I'm writing a jQuery plugin, and I'm writing it in a non-jquery-community-standard way, mainly to maintain portability and extendability.

I'm having some trouble accessing variables that were declared in the function when accessing from the prototype.

Perhaps I have this model very wrong but I hope someone can point out the correct way to achieve my goal, and that is to create Multiple instances of the same class.

My problem occurs when I try to close the window, I get a "this.auga is undefined" error. When I create the close button (inside the build window method) I attached a click event .click(this.hide) - which is another method within the functions prototype. Also my .resize event isn't working because the method .centerAuga utilizes my this.win property. Getting a this.win is undefined error.

Why would the .show method have a defined this.auga, yet the the .hide method remains undefined? I understand I'm accessing the .show method off the instance itself - but why dont the other methods also have access to the instance?

This is not a "Make this work please". I'm writing this plugin to become more familiar with JavaScript.

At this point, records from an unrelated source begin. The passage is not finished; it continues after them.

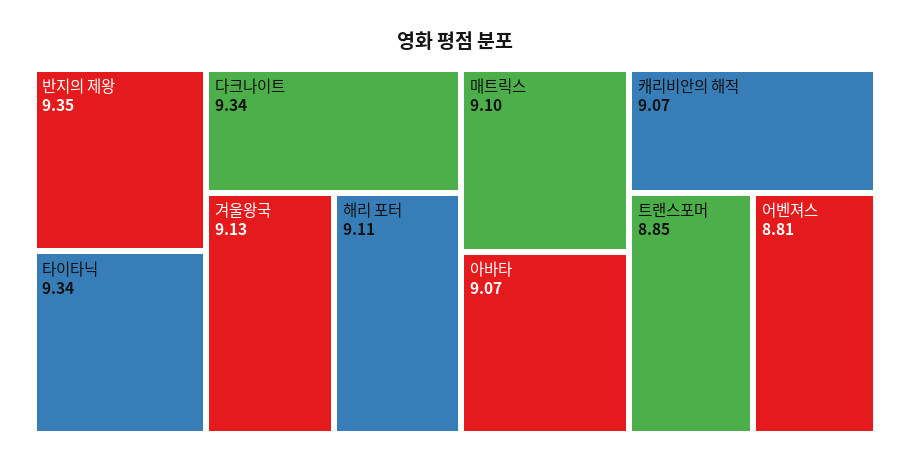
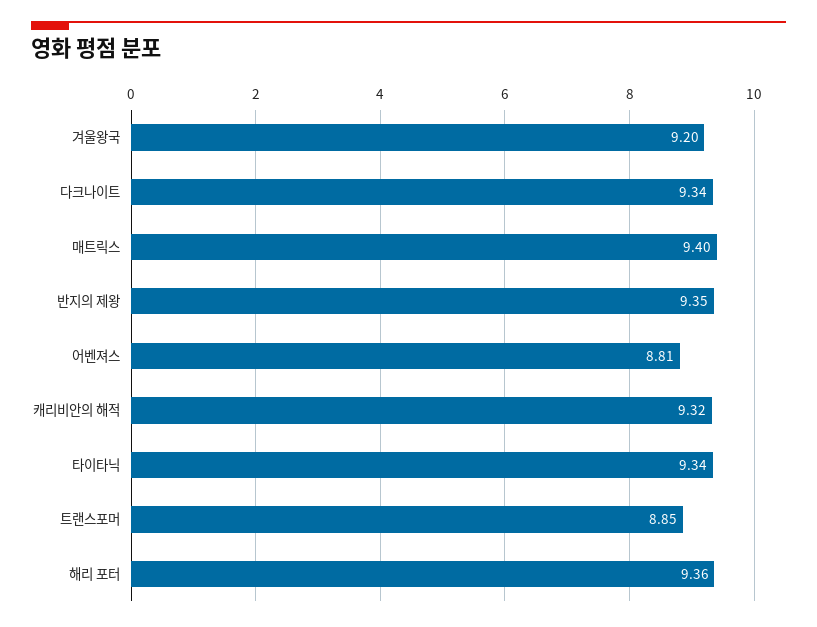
  {
    "반지의 제왕": 9.35,
    "타이타닉": 9.34,
    "다크나이트": 9.34,
-   "겨울왕국": 9.13,
+   "겨울왕국": 9.2,
-   "해리 포터": 9.11,
+   "해리 포터": 9.36,
-   "매트릭스": 9.1,
+   "매트릭스": 9.4,
-   "아바타": 9.07,
-   "캐리비안의 해적": 9.07,
+   "캐리비안의 해적": 9.32,
    "트랜스포머": 8.85,
    "어벤져스": 8.81
  }

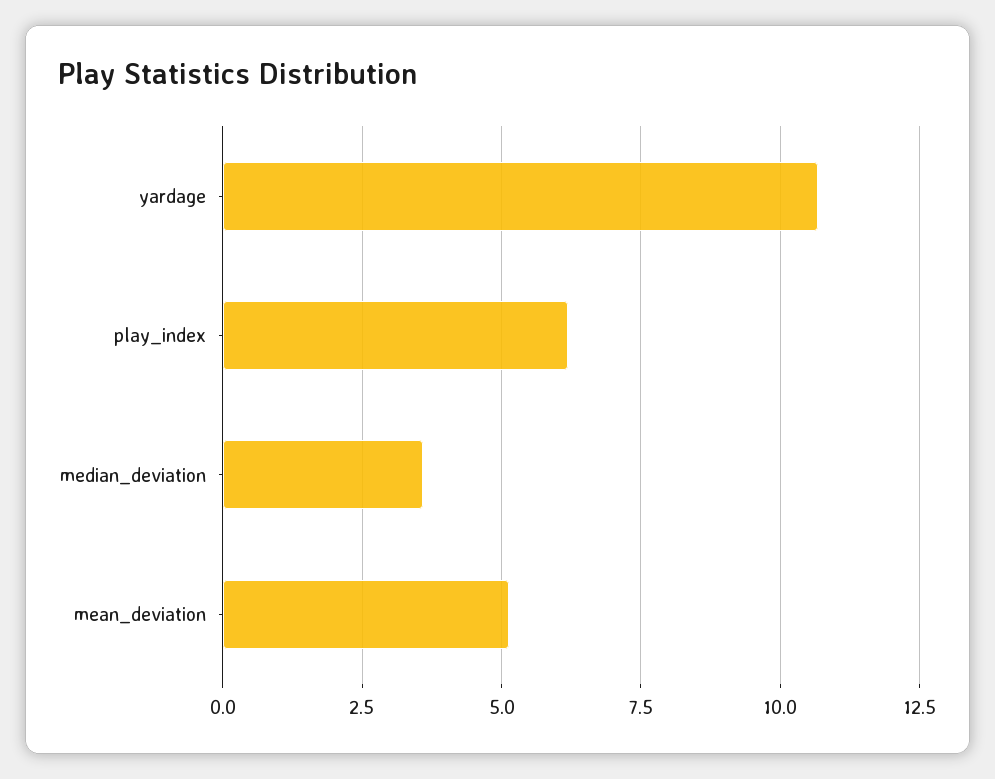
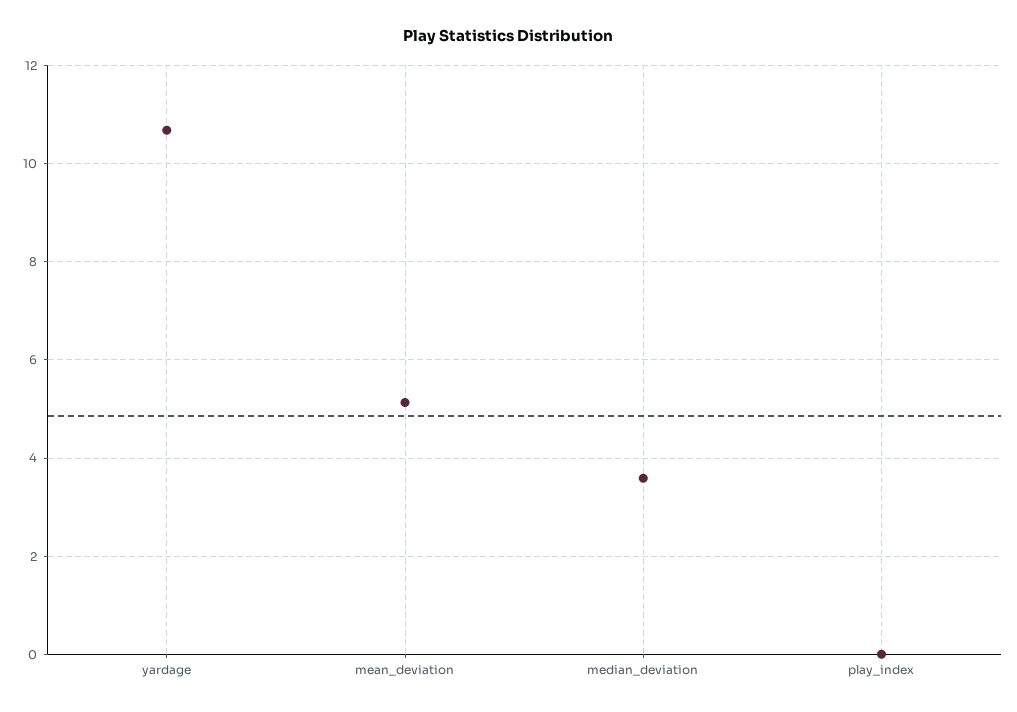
  {
    "yardage": 10.6,
-   "play_index": 6.25,
+   "play_index": 0,
    "median_deviation": 3.6,
    "mean_deviation": 5.2
  }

So if anyone has any insight please - I'm all ears.

Here's a link to the example:
http://jsfiddle.net/G26aM/16/

+2  A: 

In a jQuery call back the "this" variable will point to the element that created the event even if the callback function is in your object.

To get around this at the begining of your object do:

var self = this;

And then whenever you want to refer to your object use "self" instead of "this".

Matthew Manela
I don't think this is necessarily the problem. I think the issue is having the prototype access the active instance. I'm aware of how to assign "this" in a normal setting, I think the problem is coming from using the prototype methods with the declared instance. What does "this" access within a the prototype?
Chase
There is nothing wrong with using this in a prototype. It does look like a this reference issue conflicting with jquery. For example you do this: this.win.resize(this.centerAuga). Which means in center Auga "this" will no longer point to your object. But you still use it there to mean that.